| Task instructions |
Could you pick up the passage about Duke and the Durham-Orange Light Rail from its last sentence and keep writing it?
Given passage: Begin
These issues were difficult, but not insurmountable, officials believed. They could figure out the money. They could keep negotiating with the railroad. (The railroad’s letter made clear that it wasn’t a hard no — it just wanted to see more design work before signing off.) They just needed Duke.
With the clock ticking down, GoTriangle tried to shame the university. It released a timeline to The News & Observer that, in no uncertain terms, blamed Duke for the looming debacle and suggested that the school’s officials were erecting pointless obstacles and sabotaging the endeavor.
Duke wasn’t shamed. The N&O’s story came out Tuesday. On Wednesday, Duke told GoTriangle it was out.
The news was a gut punch. Twenty years of planning, $130 million already spent — all circling the drain. There was no good way to spin it. “It’s ninety-nine-percent dead,” Orange County commissioner and GoTriangle trustee Mark Marcoplos told me Friday.
The people of Durham voted for light rail. They agreed to pay for light rail. But Duke ended up with a veto.
And at the eleventh hour, Duke used it.
This isn’t a defense of the Durham-Orange Light Rail. Any project of this scope warrants skepticism of its cost and ridership projections, of the notion that it’s the best use of mass-transit dollars. That’s beside the point.
This is a defense of democracy.
In 2011 and 2012, Durham and Orange County voters, respectively, approved sales-tax hikes to fund light rail. They haven’t changed their minds since. They’ve elected politicians who support the project, even as the price tag rose and the state’s share fell — from 25 percent at the outset to less than 8 percent of construction costs now. These politicians have, in turn, made light rail a centerpiece of long-term land-use and transportation planning.
Given passage: End
Extracted entries: Begin
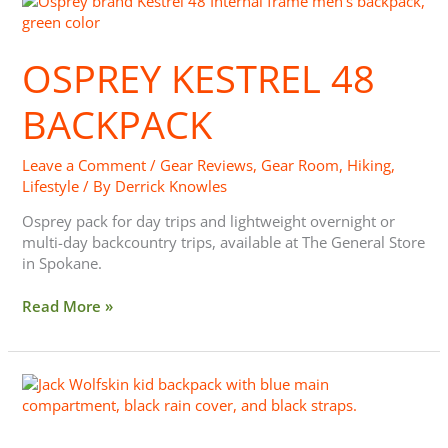
Osprey
Kestrel
48
OSPREY KESTREL 48
Backpack
BACKPACK
Leave a Comment
/
Gear Reviews
,
Gear Room
,
Hiking
,
Lifestyle
/ By
Derrick Knowles
Osprey pack for day trips and lightweight overnight or
multi-day backcountry trips, available at The General Store
in Spokane.
Read More »
Gear:
Kids
Backpacking
&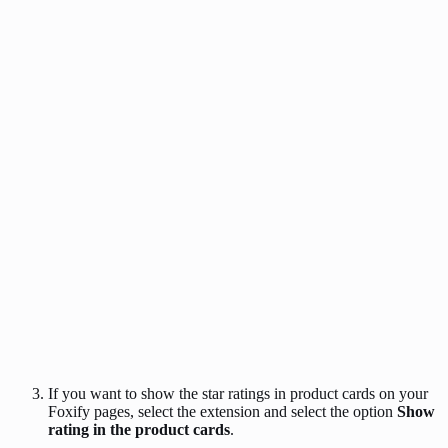
If you want to show the star ratings in product cards on your
Foxify pages, select the extension and select the option
Show
rating in the product cards
.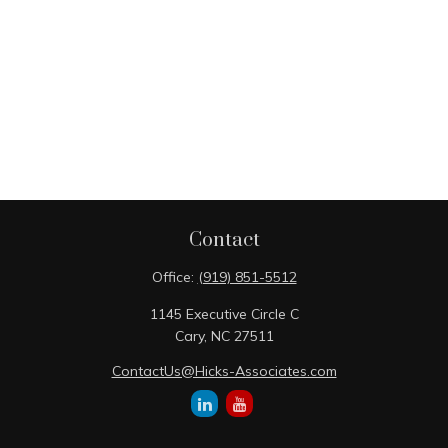
Contact
Office:
(919) 851-5512
1145 Executive Circle C
Cary,
NC
27511
ContactUs@Hicks-Associates.com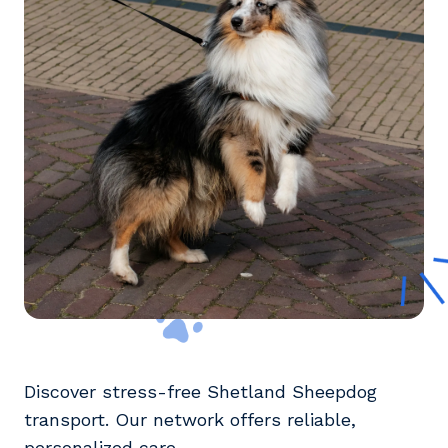
Discover stress-free Shetland Sheepdog
transport. Our network offers reliable,
personalized care.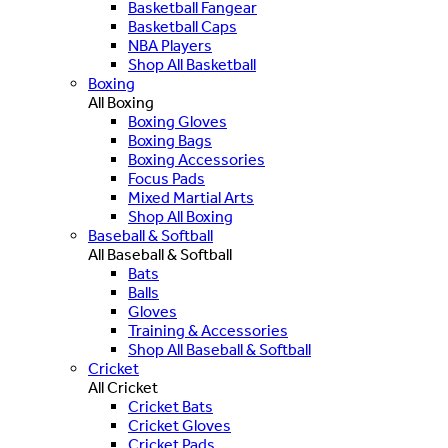
Basketball Fangear
Basketball Caps
NBA Players
Shop All Basketball
Boxing
All Boxing
Boxing Gloves
Boxing Bags
Boxing Accessories
Focus Pads
Mixed Martial Arts
Shop All Boxing
Baseball & Softball
All Baseball & Softball
Bats
Balls
Gloves
Training & Accessories
Shop All Baseball & Softball
Cricket
All Cricket
Cricket Bats
Cricket Gloves
Cricket Pads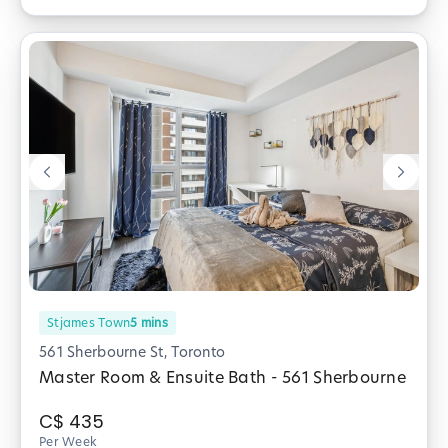
Stjames Town
5
mins
561 Sherbourne St, Toronto
Master Room & Ensuite Bath - 561 Sherbourne
C$
435
Per Week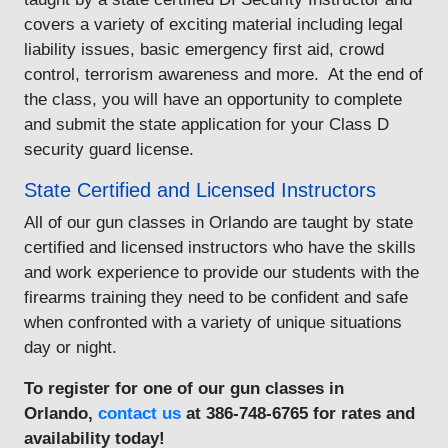
covers a variety of exciting material including legal
liability issues, basic emergency first aid, crowd
control, terrorism awareness and more. At the end of
the class, you will have an opportunity to complete
and submit the state application for your Class D
security guard license.
State Certified and Licensed Instructors
All of our gun classes in Orlando are taught by state
certified and licensed instructors who have the skills
and work experience to provide our students with the
firearms training they need to be confident and safe
when confronted with a variety of unique situations
day or night.
To register for one of our gun classes in
Orlando,
contact us
at 386-748-6765 for rates and
availability today!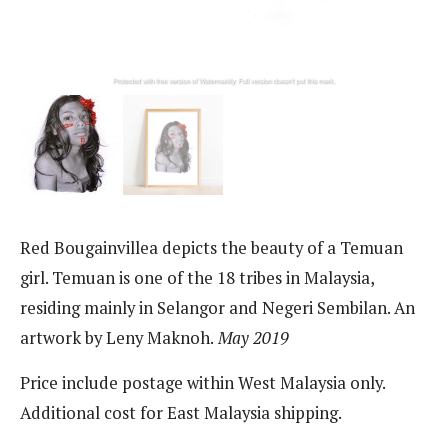
Red Bougainvillea depicts the beauty of a Temuan
girl. Temuan is one of the 18 tribes in Malaysia,
residing mainly in Selangor and Negeri Sembilan. An
artwork by Leny Maknoh.
May 2019
Price include postage within West Malaysia only.
Additional cost for East Malaysia shipping.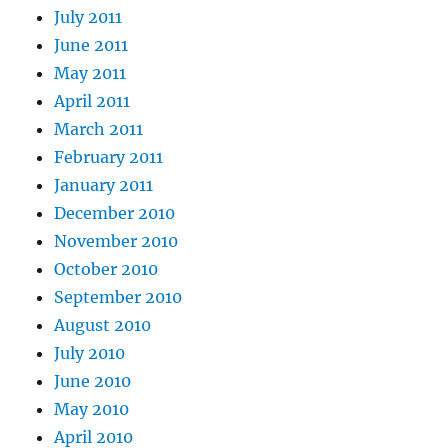
July 2011
June 2011
May 2011
April 2011
March 2011
February 2011
January 2011
December 2010
November 2010
October 2010
September 2010
August 2010
July 2010
June 2010
May 2010
April 2010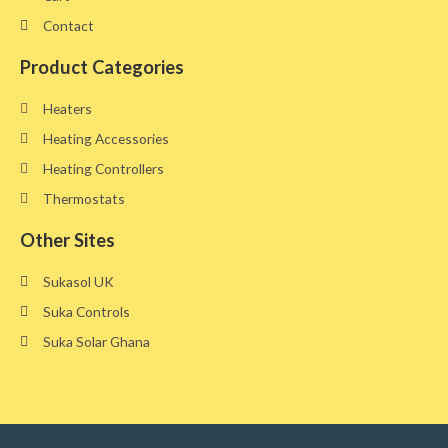
Contact
Product Categories
Heaters
Heating Accessories
Heating Controllers
Thermostats
Other Sites​
Sukasol UK
Suka Controls
Suka Solar Ghana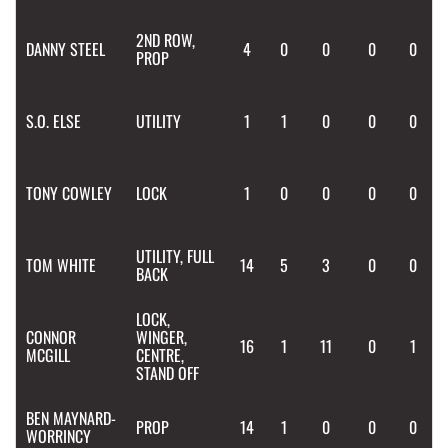
2ND ROW,
DANNY
STEEL
4
0
0
0
0
PROP
S.O.
ELSE
UTILITY
1
1
0
0
0
TONY
COWLEY
LOCK
1
0
0
0
0
UTILITY, FULL
TOM
WHITE
14
5
3
0
0
BACK
LOCK,
CONNOR
WINGER,
16
1
11
0
1
MCGILL
CENTRE,
STAND OFF
BEN
MAYNARD-
PROP
14
1
0
0
0
WORRINCY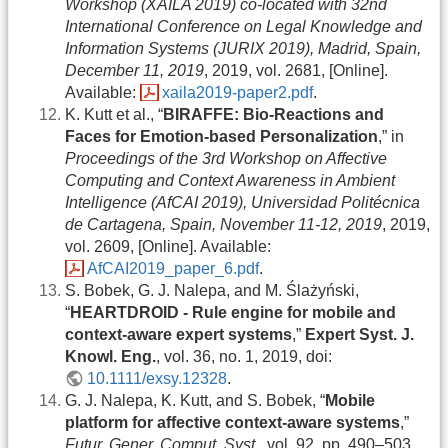
Workshop (XAILA 2019) co-located with 32nd
International Conference on Legal Knowledge and
Information Systems (JURIX 2019), Madrid, Spain,
December 11, 2019
, 2019, vol. 2681, [Online].
Available:
xaila2019-paper2.pdf
.
K. Kutt et al., “
BIRAFFE: Bio-Reactions and
Faces for Emotion-based Personalization
,” in
Proceedings of the 3rd Workshop on Affective
Computing and Context Awareness in Ambient
Intelligence (AfCAI 2019), Universidad Politécnica
de Cartagena, Spain, November 11-12, 2019
, 2019,
vol. 2609, [Online]. Available:
AfCAI2019_paper_6.pdf
.
S. Bobek, G. J. Nalepa, and M. Ślażyński,
“
HEARTDROID - Rule engine for mobile and
context-aware expert systems
,”
Expert Syst. J.
Knowl. Eng.
, vol. 36, no. 1, 2019, doi:
10.1111/exsy.12328
.
G. J. Nalepa, K. Kutt, and S. Bobek, “
Mobile
platform for affective context-aware systems
,”
Futur. Gener. Comput. Syst.
, vol. 92, pp. 490–503,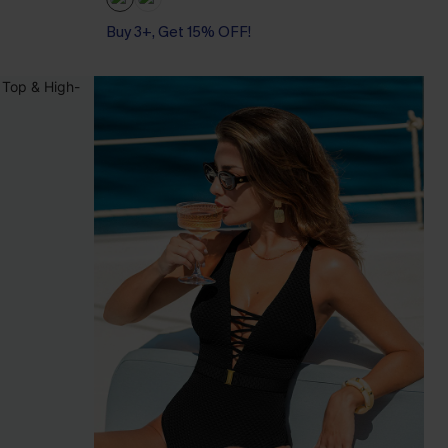
Buy 3+, Get 15% OFF!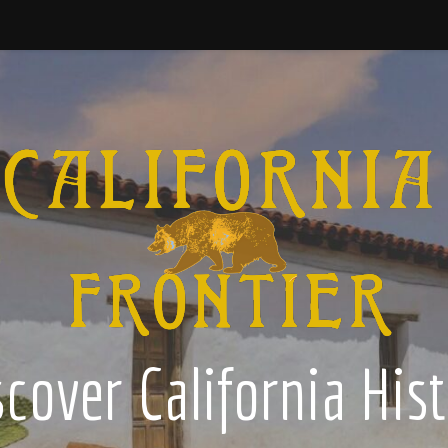
cover California His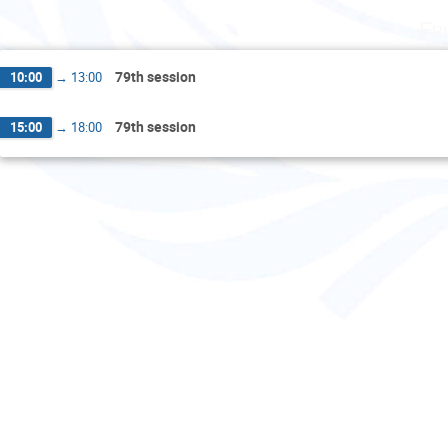
Fr
79th session
10:00
→
13:00
79th session
15:00
→
18:00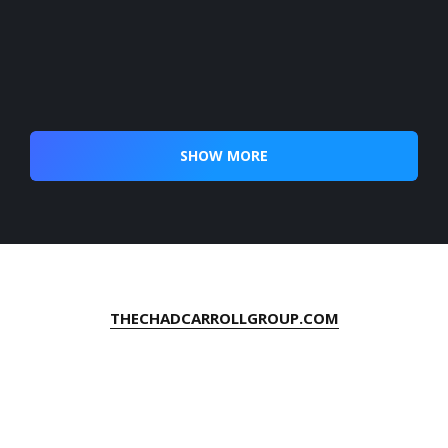
SHOW MORE
THECHADCARROLLGROUP.COM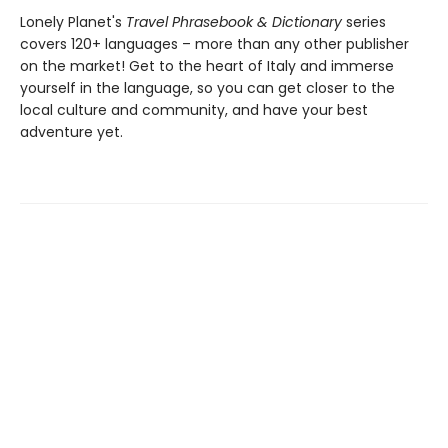
Lonely Planet's
Travel Phrasebook & Dictionary
series
covers 120+ languages – more than any other publisher
on the market! Get to the heart of Italy and immerse
yourself in the language, so you can get closer to the
local culture and community, and have your best
adventure yet.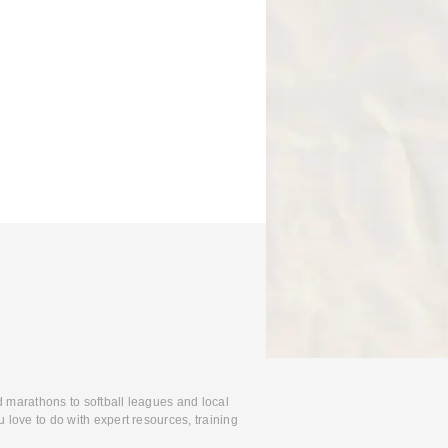
d marathons to softball leagues and local
 love to do with expert resources, training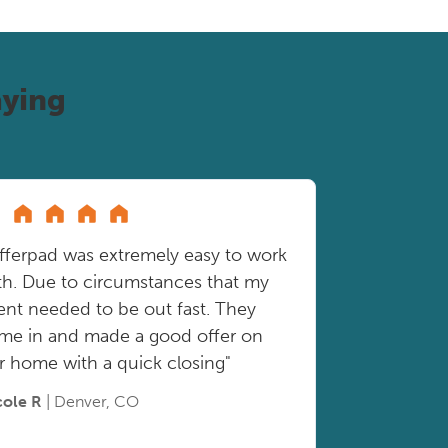
ying
fferpad was extremely easy to work
th. Due to circumstances that my
ient needed to be out fast. They
me in and made a good offer on
r home with a quick closing"
cole R
| Denver, CO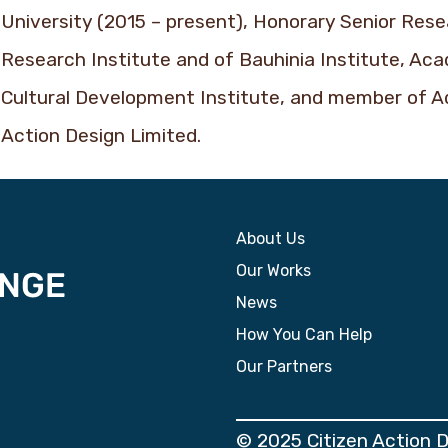
University (2015 – present), Honorary Senior Res
Research Institute and of Bauhinia Institute, Ac
Cultural Development Institute, and member of A
Action Design Limited.
About Us
Our Works
News
How You Can Help
Our Partners
© 2025 Citizen Action 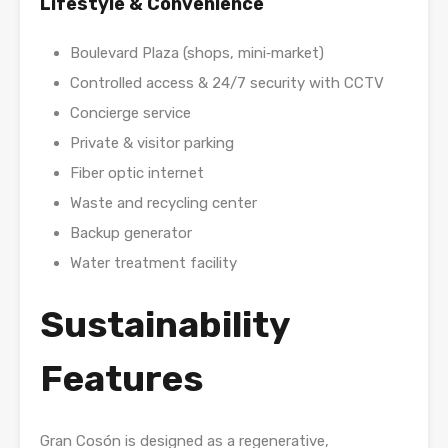
Lifestyle & Convenience
Boulevard Plaza (shops, mini‑market)
Controlled access & 24/7 security with CCTV
Concierge service
Private & visitor parking
Fiber optic internet
Waste and recycling center
Backup generator
Water treatment facility
Sustainability
Features
Gran Cosón is designed as a regenerative,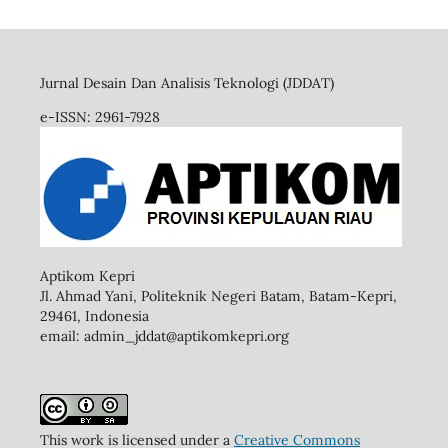
Jurnal Desain Dan Analisis Teknologi (JDDAT)
e-ISSN: 2961-7928
Aptikom Kepri
Jl. Ahmad Yani, Politeknik Negeri Batam, Batam-Kepri,
29461,
Indonesia
email: admin_jddat@aptikomkepri.org
This work is licensed under a
Creative Commons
Extracted entries: End
| Answer area |
All of that just came to a screeching halt. Not because it’s unpopular. But because one wealthy institution decided that its needs matter more than everyone else’s.
“They [are basically] saying that they should have control of a public policy decision,” says Wendy Jacobs, a GoTriangle trustee who chairs the Durham County Board of Commissioners. “The decision to pursue light rail was a public policy decision made by the governments of Durham, and that’s a complete breach by Duke to say their interests are not aligned with the public interest of Durham.”
In a post on its website February 28, Duke said it supports “a comprehensive and sensible regional transit network for our dynamic and diverse area, one that serves all citizens and makes the best and effective use of all modes of transportation, including buses, commuter rail, and light rail. We recognize the transformative effect such a plan could have on our citizens, particularly those in underserved parts of the community.”
The day before, in its letter to GoTriangle spiking light rail, Duke offered similar bonhomie: “You have our personal pledge that Duke will maintain — indeed, deepen — our mutual partnership and shared engagement with the community. We are unwavering in our commitment to address our shared challenges. Together, we can be a force for even greater good.”
None of that quite squares with what happened. (It squares more closely with the $5 million the anti-transit Charles Koch Foundation gave Duke in September, if you’re feeling conspiratorial.) Far from engaging in a “mutual partnership” to address “shared challenges,” Duke dragged things out but refused to say yes.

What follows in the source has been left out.